Todo esse aparato tecnológico, no fundo, é muito mais um envoltório de uma narrativa de interpretações múltiplas propostas por Jones, cuja base remete à canção Space oddity, entoada por David Bowie, de quem o diretor estreante é filho. O filme foi bem recebido pela crítica, que enxergou nele uma capacidade de diálogo com o público para além de sua estética de futuro do passado. A certeza despertada por Lunar é a de que os anos passam e a importância de se manter vínculos duradouros não diminui, bem como de que os fantasmas interiores perseguem o homem onde quer que ele esteja, sendo necessário quitar suas pendências consigo mesmo para prosseguir. E essas reflexões são trazidas pela aglutinação de uma série de elementos admiráveis presentes na obra, entre eles, a interpretação devastadora de Rockwell. Habituado a papéis de tendências cômicas, o ator oferece sua envergadura física para compor um homem atormentado pelo seu próprio duplo, vivendo uma experiência pulsante e cinética sem precedentes em sua vida. Seu cabedal interpretativo vem sendo forjado ao longo das últimas décadas, as quais ele tem passado sob a direção de nomes heterogêneos como Woody Allen (Celebridades[Celebrity, 1998]) e Ridley Scott (Os vigaristas [Matchstick men, 2003]) e que, de algum modo, têm contribuído para a consolidação de seu tônus dramático e fazem ver que sua escalação para o filme foi acertada.


O clima de sufocamento é crescente em Lunar.
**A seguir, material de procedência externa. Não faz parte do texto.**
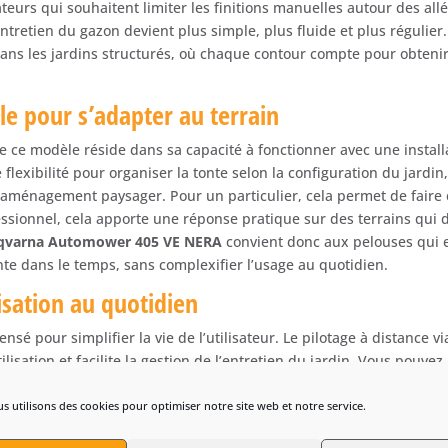
ateurs qui souhaitent limiter les finitions manuelles autour des al
entretien du gazon devient plus simple, plus fluide et plus régulier.
ans les jardins structurés, où chaque contour compte pour obtenir
le pour s’adapter au terrain
de ce modèle réside dans sa capacité à fonctionner avec une instal
exibilité pour organiser la tonte selon la configuration du jardin,
l’aménagement paysager. Pour un particulier, cela permet de faire
essionnel, cela apporte une réponse pratique sur des terrains q
qvarna Automower 405 VE NERA
convient donc aux pelouses qui e
nte dans le temps, sans complexifier l’usage au quotidien.
lisation au quotidien
sé pour simplifier la vie de l’utilisateur. Le pilotage à distance vi
ilisation et facilite la gestion de l’entretien du jardin. Vous pouve
ages et mieux organiser les périodes de tonte selon vos habitudes o
tée est particulièrement utile pour les propriétaires qui souhaiten
s utilisons des cookies pour optimiser notre site web et notre service.
stance. Le
Robot tondeuse Husqvarna Automower 405 VE NERA
ap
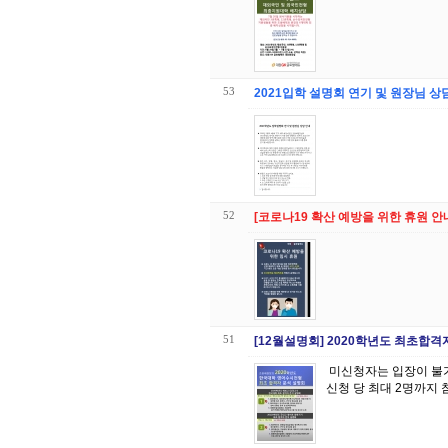
53
2021입학 설명회 연기 및 원장님 
52
[코로나19 확산 예방을 위한 휴원 안
51
[12월설명회] 2020학년도 최초합격
미신청자는 입장이 불가함을 말씀드립니다. 선착순으로 마감됩니다. 1차, 2차 참석 대상 확인 후, 맞게 신청 바랍니다. 1인
신청 당 최대 2명까지 참석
Toda a narrativa se restringe ao espaço da estação onde Sam trabalha e a eventuais cenas externas que mostram uma engenhosa criação do ambiente do satélite natural do nosso planeta. O simples fato de apostar nesse confinamento já confere ao filme um aspecto de desconforto, sublinhando a via crucis solitária de Sam, rodeado de apetrechos que sublinham uma conjuntura de réquiem monocórdio. A voz em tremores incertos ondula, ondeia e exprime a intensa e desoladora procura por um interlocutor em um mundo de vácuos codificada sob a forma de alegoria sideral. Em um espaço como esse, sobra ocasião para delírios imaginativos e agitações febris de um corpo de questionamentos faiscantes. Sam ora domina, ora é dominado por seus temores, em uma condução segura de Jones, que não apela para alardes em sua concepção de filme. De certo modo, o aspecto formal de Lunar é até modesto: a ambição está naquilo que se conta e que instiga e intriga tanto o espectador.

O ótimo trabalho do cineasta lhe rendeu o merecido prêmio de revelação no BAFTA, compensando dignamente o esforço de filmagens que duraram apenas 33 dias. Por outro lado, é lamentável que o longa tenha sido privado de exibições em circuito comercial e ido diretamente para as prateleiras das locadoras. Certamente, a experiência de assistir a esse petardo dramático de força centrípeta seria ainda mais impactante diante de uma grande tela. Um dado curioso por trás do filme é que ele foi rodado enquanto acontecia uma greve de roteiristas. Entretanto, de acordo com o próprio diretor, foi essa greve que possibilitou que ele tivesse em sua equipe técnica vários especialistas em efeitos visuais, tornando Lunar uma fusão maravilhosa entre arquitetura imagética e construção dramática, no sentido substantivo do termo. No que concerne à trilha sonora, ela é assinada por Clint Mansell, conhecido por suas colaborações com Darren Aronofsky em obras como Fonte da vida (The fountain, 2006), a qual também é atravessada por pulsões metafísicas. Apesar de esparsa em Lunar, ela faz valer cada minuto em que é usada e contribui para o êxito de um filme de brilho incomum.

Comentários

  1. Eu não sou dos maiores fãs desse filme, esse que agrada a muitos.